Spark is a unified analytics engine for large-scale data processing. It provides high-level APIs in Scala, Java, Python, and R, and an optimized engine that supports general computation graphs for data analysis. It also supports a rich set of higher-level tools including Spark SQL for SQL and DataFrames, MLlib for machine learning, GraphX for graph processing, and Structured Streaming for stream processing.

https://spark.apache.org/

Jenkins Build AppVeyor Build PySpark Coverage

Online Documentation

You can find the latest Spark documentation, including a programming guide, on the project web page. This README file only contains basic setup instructions.

Building Spark

Spark is built using Apache Maven. To build Spark and its example programs, run:

./build/mvn -DskipTests clean package

(You do not need to do this if you downloaded a pre-built package.)

More detailed documentation is available from the project site, at "Building Spark".

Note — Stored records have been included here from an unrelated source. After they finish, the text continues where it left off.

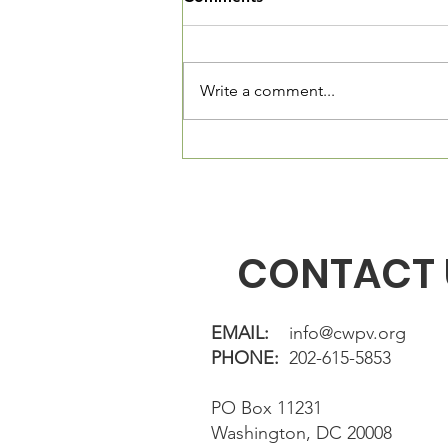
The Village Square is now open
and we want you to come in and
see our new community living
Write a comment...
room. We are located at 3520
Connecticut Ave, NW, Suite 23.
The Village Square is located
directly in fron
CONTACT 
EMAIL:
info@cwpv.org
PHONE:
202-615-5853
PO Box 11231
Washington, DC 20008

For general development tips, including info on developing Spark using an IDE, see "Useful Developer Tools".

Interactive Scala Shell

The easiest way to start using Spark is through the Scala shell:

./bin/spark-shell

Try the following command, which should return 1,000,000,000:

scala> spark.range(1000 * 1000 * 1000).count()

Interactive Python Shell

Alternatively, if you prefer Python, you can use the Python shell:

./bin/pyspark

And run the following command, which should also return 1,000,000,000:

>>> spark.range(1000 * 1000 * 1000).count()

Example Programs

Spark also comes with several sample programs in the examples directory. To run one of them, use ./bin/run-example <class> [params]. For example:

./bin/run-example SparkPi

will run the Pi example locally.

You can set the MASTER environment variable when running examples to submit examples to a cluster. This can be a mesos:// or spark:// URL, "yarn" to run on YARN, and "local" to run locally with one thread, or "local[N]" to run locally with N threads. You can also use an abbreviated class name if the class is in the examples package. For instance:

MASTER=spark://host:7077 ./bin/run-example SparkPi

Many of the example programs print usage help if no params are given.

Running Tests

Testing first requires building Spark. Once Spark is built, tests can be run using:

./dev/run-tests

Please see the guidance on how to run tests for a module, or individual tests.

There is also a Kubernetes integration test, see resource-managers/kubernetes/integration-tests/README.md

A Note About Hadoop Versions

Spark uses the Hadoop core library to talk to HDFS and other Hadoop-supported storage systems. Because the protocols have changed in different versions of Hadoop, you must build Spark against the same version that your cluster runs.

Please refer to the build documentation at "Specifying the Hadoop Version and Enabling YARN" for detailed guidance on building for a particular distribution of Hadoop, including building for particular Hive and Hive Thriftserver distributions.

Configuration

Please refer to the Configuration Guide in the online documentation for an overview on how to configure Spark.

Contributing

Please review the Contribution to Spark guide for information on how to get started contributing to the project.